I’ve just finished binge watching Killing Eve, a fantastic new show brought to BBC America by star and creator of the hit BBC show Fleabag, Phoebe Waller-Bridge.
While I don’t ordinarily go for cat-and-mouse assassin/detective shows, reading a short Vice article which celebrated the show for its queer and female-led representation sparked my curiosity to check it out, and I’m sure glad I did.
The two leads, Eve and Villanelle spend the series chasing each other around a variety of exotic and sexy locations – Paris, London, Berlin and Russia.
What begins as a curiosity to learn more about women who kill – and a desire to escape her boring office job at MI5 – leads to much more than Eve, played brilliantly by Sandhra Oh, could ever have anticipated.
The same could be said for Villanelle, who finds herself perhaps unexpectedly obsessed with the woman trying to catch her.
At the beginning of the series, we are introduced to Villanelle’s psychopathic and frankly extremely entertaining personality. An assassin by trade, who clearly loves her job, Villanelle is a woman of complete spontaneity – the kind of person whose rarely home, keeps her fridge filled with only bottles of champagne and also kills whoever pisses her off at will.
Villanelle is also queer, something made clear to the audience pretty early on.

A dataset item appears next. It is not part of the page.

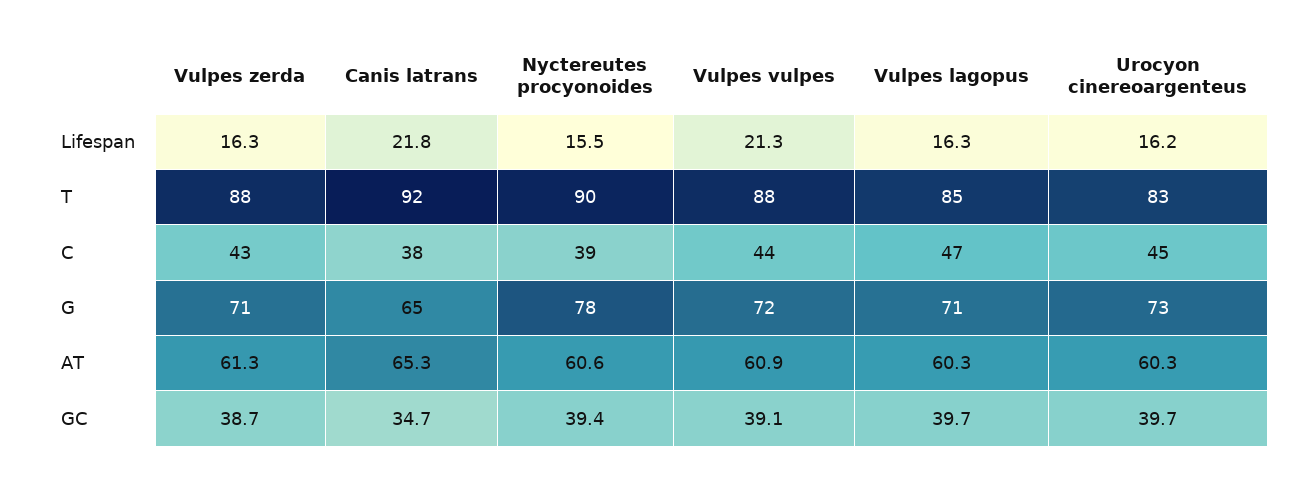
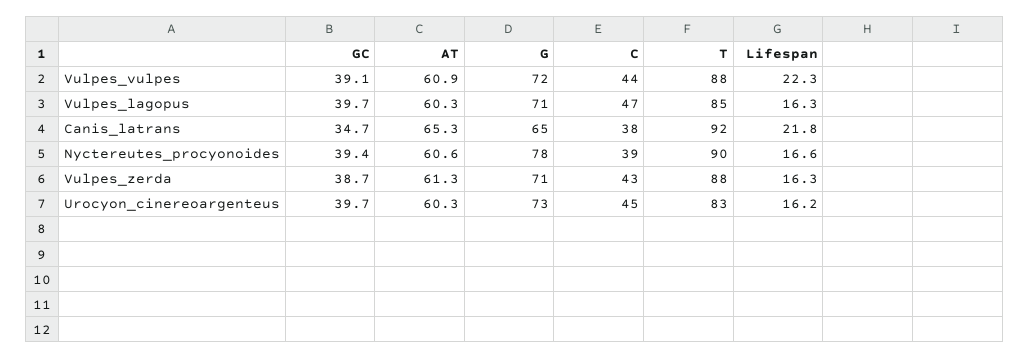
Nyctereutes procyonoides, Lifespan: 15.5 -> 16.6
Vulpes vulpes, Lifespan: 21.3 -> 22.3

While she sleeps with both men and women, her female romantic relationships are much more significant, and the only evidence we have that she is actually capable of love.
The series alludes to a possible romantic relationship Villanelle had with another female assassin, although before we have a chance to see any real romance between the two, Villanelle runs over her ex-lover/friend with their getaway car.
We learn about Villanelle’s most significant past relationship (also with a woman) later on in the series. This relationship reveals much about Villanelle’s past, including what fuelled her first murder. I admire the series for being completely upfront about the fact that this relationship between Villanelle and the woman from her past was of a romantic and sexual kind. This relationship also brings to light another side of Villanelle, the side that suggests she really is capable of loving another person.
Unfortunately though, this renewed romance is fleeting, and ends in tragedy at the hands, of course, of Villanelle.
The most intriguing relationship is the one between Villanelle and Eve. As Eve begins to chase Villanelle around the world, fascination soon becomes obsession. It is unclear whether Eve has any romantic feelings towards the assassin, but the way she describes Villanelle to other people comes with it a certain admiration indicative to a crush.
The final scene of the season is where everything between Villanelle and Eve comes to ahead. Eve ends up in Villanelle’s bed in her Parisian apartment, exhausted from chasing her. Villanelle appears to sympathise, lies down next to her, leans in and – what next? A kiss?
Perhaps that would have happened if Eve hadn’t subtly pushed a knife into Villanelle’s stomach as they lay next to each other.
While I certainly found this moment to be a bit disappointing (couldn’t they have at least made out first??), what’s interesting is the immediate regret Eve shows. As soon as she realises what she’s done, Eve runs to go get help. Whether this is a sign of compassion for Villanelle, or simply a disgust at herself for stabbing someone, it leaves the show finale up in the air, we don’t know what will happen to Villanelle in the end (although I suspect if the series is renewed, she’ll be alright).
Although this series made big strides for showing unashamed romance between ladies, not much of it was physical at all, which I found to be the biggest disappointment of the series. While we see Villanelle getting it on with guys, her relationships with women are only spoken about, not seen.
A kiss between Eve and Villanelle, whilst implied that it would happen, would in my opinion been the cherry on the cake to this season finale. Even if it did end with someone getting stabbed.